*** Source data Section Begins ***

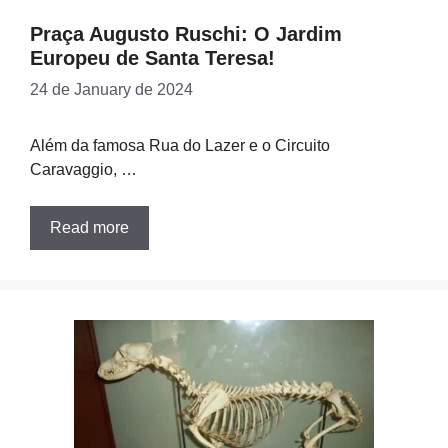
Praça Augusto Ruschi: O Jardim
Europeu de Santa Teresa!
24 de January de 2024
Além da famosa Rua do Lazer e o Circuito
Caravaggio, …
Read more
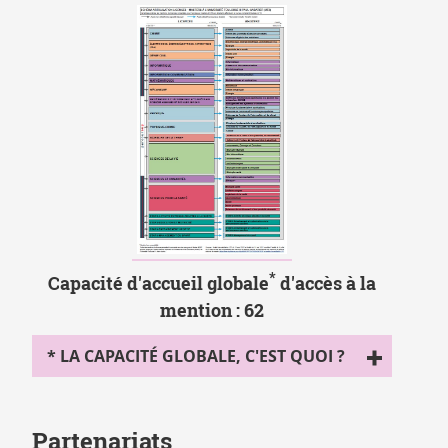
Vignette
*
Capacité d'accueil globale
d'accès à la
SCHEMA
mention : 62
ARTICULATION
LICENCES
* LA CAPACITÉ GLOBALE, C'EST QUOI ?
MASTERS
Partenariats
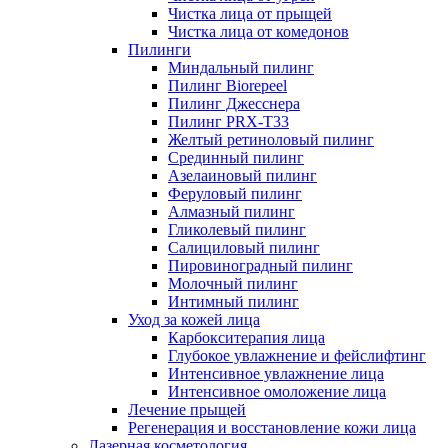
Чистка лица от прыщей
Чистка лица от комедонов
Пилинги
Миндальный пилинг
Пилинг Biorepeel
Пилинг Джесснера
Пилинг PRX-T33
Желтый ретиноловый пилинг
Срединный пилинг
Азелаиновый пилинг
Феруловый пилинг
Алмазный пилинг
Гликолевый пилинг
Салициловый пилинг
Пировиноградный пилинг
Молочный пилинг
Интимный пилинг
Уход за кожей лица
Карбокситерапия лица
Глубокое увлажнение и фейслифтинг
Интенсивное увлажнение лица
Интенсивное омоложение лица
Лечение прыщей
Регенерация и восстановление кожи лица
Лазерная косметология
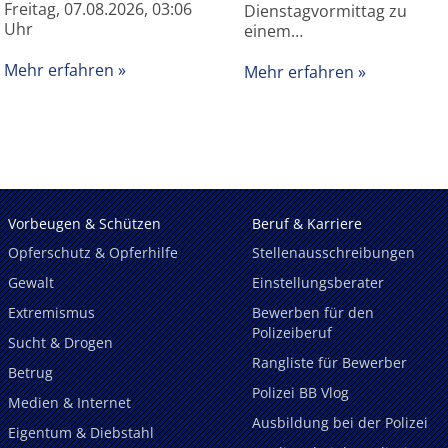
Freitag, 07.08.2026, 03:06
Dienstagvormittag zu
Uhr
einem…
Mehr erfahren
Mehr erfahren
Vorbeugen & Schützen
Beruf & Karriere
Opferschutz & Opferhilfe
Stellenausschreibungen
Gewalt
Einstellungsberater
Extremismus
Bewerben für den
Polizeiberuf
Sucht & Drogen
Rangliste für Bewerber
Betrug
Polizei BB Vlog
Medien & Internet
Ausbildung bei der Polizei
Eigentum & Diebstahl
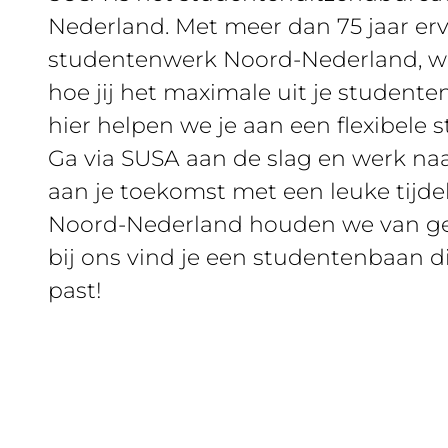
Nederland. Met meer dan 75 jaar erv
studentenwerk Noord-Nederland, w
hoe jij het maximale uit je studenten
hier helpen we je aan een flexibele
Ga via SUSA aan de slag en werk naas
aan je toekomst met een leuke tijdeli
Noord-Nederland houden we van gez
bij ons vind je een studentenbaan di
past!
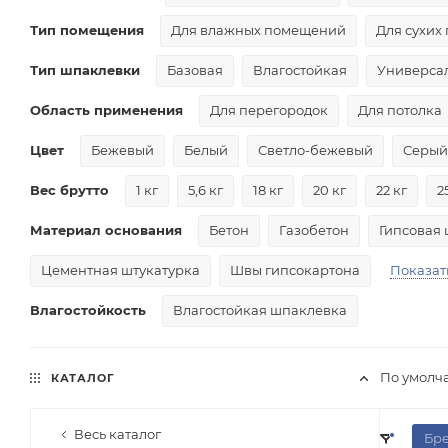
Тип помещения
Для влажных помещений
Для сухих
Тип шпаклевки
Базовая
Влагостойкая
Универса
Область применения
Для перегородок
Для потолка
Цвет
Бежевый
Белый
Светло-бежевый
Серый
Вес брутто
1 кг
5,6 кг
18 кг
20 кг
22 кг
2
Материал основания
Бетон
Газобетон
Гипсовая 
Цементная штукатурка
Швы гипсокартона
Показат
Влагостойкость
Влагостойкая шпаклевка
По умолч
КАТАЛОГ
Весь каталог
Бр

*** Source data Section Ends ***
*** Source data Section Begins ***

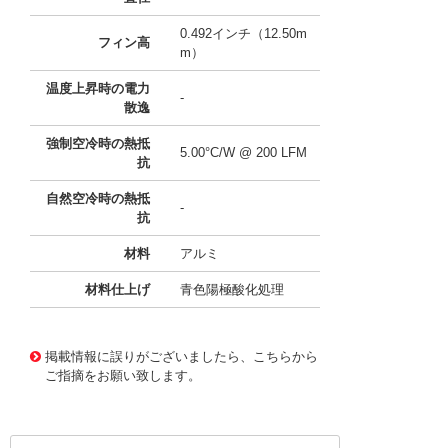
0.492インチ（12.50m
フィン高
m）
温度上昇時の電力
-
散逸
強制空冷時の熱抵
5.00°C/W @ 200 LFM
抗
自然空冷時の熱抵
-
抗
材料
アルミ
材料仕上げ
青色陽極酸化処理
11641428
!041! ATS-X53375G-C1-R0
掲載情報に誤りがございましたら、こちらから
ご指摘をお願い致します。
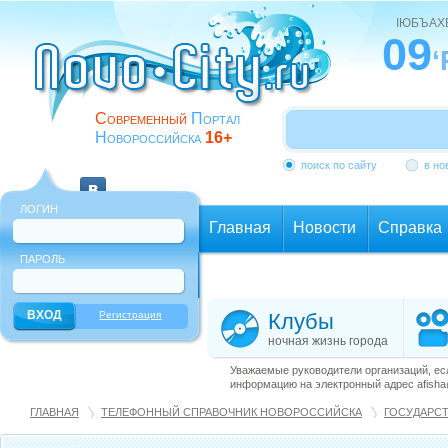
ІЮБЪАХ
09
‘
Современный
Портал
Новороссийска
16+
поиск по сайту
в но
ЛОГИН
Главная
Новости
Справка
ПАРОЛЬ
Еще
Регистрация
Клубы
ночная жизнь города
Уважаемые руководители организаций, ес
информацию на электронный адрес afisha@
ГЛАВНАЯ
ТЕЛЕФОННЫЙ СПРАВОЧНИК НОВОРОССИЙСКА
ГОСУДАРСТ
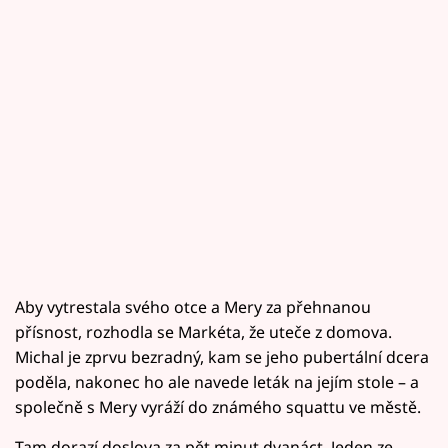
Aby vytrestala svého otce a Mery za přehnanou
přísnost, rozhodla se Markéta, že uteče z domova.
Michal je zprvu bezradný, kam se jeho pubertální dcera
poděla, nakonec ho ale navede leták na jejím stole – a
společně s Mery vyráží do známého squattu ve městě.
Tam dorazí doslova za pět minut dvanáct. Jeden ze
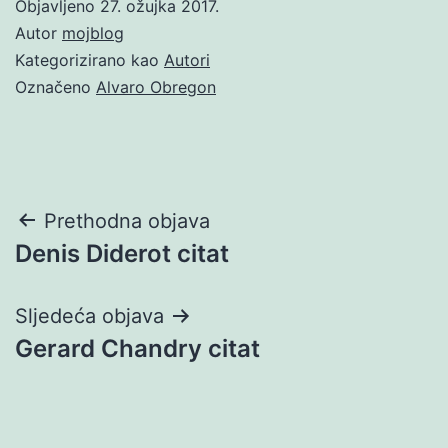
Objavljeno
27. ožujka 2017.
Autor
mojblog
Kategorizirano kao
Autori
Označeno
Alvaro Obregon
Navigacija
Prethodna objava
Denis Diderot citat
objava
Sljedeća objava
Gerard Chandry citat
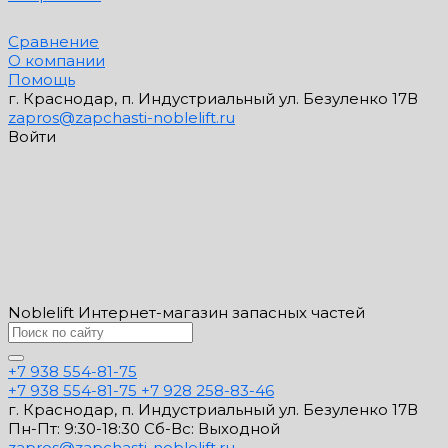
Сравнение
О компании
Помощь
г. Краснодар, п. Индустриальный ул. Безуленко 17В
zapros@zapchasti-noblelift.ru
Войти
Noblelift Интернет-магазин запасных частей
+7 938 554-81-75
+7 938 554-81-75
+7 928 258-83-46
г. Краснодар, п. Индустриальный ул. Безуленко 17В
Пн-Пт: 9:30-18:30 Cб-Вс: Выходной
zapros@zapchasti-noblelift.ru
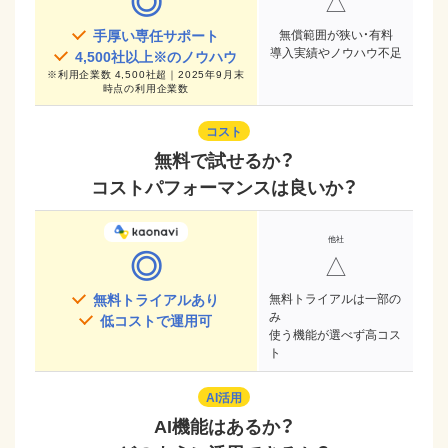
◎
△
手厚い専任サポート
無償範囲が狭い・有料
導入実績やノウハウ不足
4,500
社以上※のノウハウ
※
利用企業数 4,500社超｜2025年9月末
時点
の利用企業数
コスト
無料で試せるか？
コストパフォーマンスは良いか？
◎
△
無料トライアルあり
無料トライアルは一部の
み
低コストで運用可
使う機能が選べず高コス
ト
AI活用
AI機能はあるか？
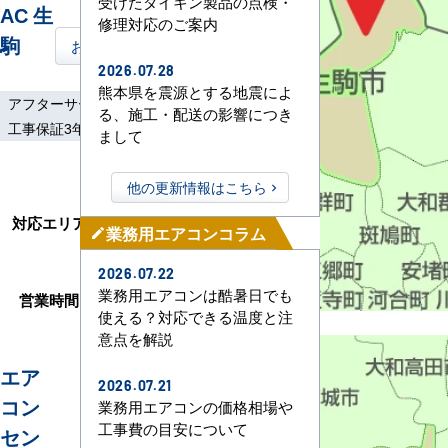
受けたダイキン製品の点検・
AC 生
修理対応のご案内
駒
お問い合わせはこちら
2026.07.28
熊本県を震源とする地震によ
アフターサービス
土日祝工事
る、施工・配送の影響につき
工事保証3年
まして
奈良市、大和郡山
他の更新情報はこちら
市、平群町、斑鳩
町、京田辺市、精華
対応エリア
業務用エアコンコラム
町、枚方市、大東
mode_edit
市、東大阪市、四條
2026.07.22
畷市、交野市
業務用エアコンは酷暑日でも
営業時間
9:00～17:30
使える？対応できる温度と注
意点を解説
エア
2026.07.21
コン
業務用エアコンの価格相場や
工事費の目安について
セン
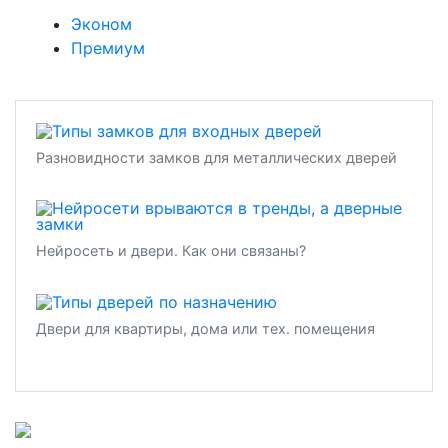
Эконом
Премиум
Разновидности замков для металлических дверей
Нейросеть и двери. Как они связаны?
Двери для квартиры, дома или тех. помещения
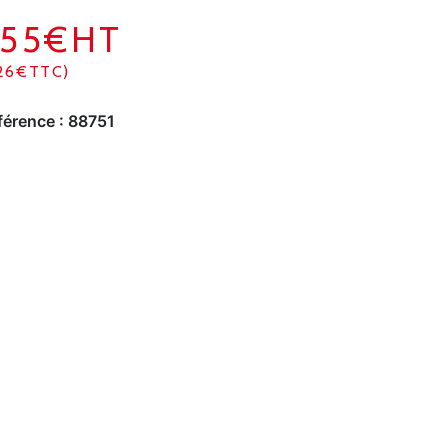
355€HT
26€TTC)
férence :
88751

*** Source data Section Ends ***
*** Source data Section Begins ***

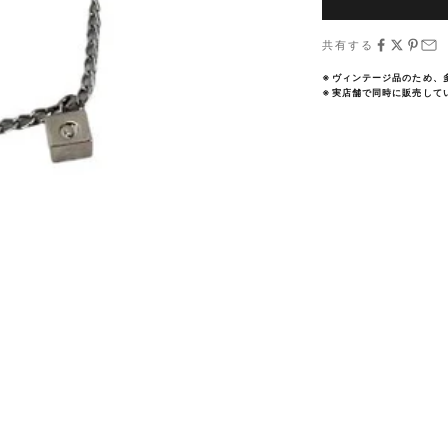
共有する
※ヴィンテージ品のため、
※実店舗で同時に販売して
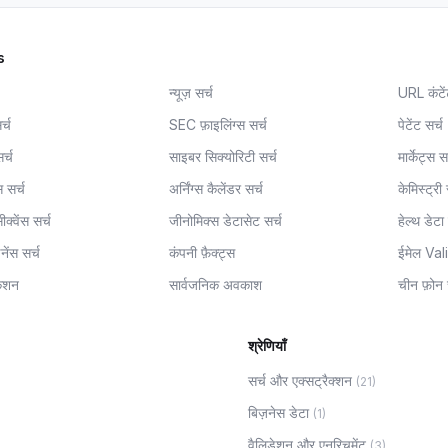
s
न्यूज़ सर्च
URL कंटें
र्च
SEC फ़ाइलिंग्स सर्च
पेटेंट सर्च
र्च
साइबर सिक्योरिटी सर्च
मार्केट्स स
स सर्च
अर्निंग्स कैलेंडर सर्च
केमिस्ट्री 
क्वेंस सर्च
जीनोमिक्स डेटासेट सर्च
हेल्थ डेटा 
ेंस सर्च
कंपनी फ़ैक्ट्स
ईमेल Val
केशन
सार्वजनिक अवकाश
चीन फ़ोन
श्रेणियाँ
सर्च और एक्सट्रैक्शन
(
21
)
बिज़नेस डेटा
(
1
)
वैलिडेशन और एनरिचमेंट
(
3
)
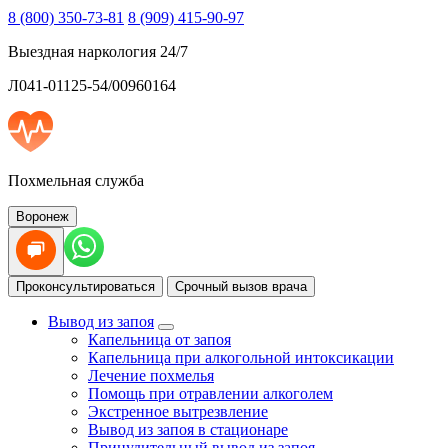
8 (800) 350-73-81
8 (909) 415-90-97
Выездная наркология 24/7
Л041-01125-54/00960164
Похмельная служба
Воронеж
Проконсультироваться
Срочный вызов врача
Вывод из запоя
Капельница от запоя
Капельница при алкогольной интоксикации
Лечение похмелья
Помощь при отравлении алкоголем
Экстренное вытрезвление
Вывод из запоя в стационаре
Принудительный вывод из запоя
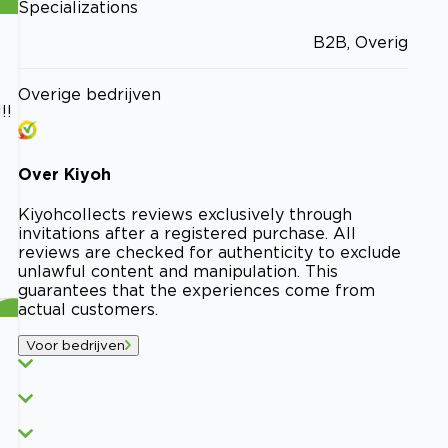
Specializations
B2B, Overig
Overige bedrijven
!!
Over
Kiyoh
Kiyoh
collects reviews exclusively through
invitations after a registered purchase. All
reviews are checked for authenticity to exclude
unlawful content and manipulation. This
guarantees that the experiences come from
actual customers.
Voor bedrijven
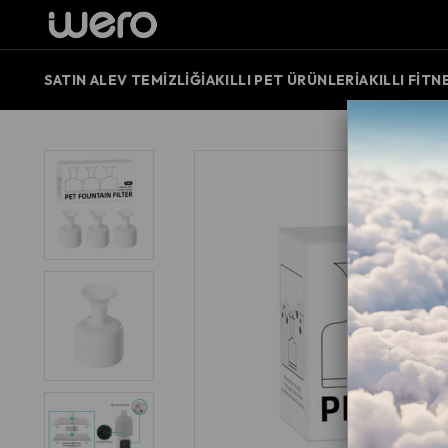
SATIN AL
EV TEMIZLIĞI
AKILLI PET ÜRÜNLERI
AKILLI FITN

*** Source data Section Ends ***

Job: Using the records above, filter out every line that lacks the string "Помощь" and copy the rest.

Solution to the exercise:
Помощь
Помощь при отравлении алкоголем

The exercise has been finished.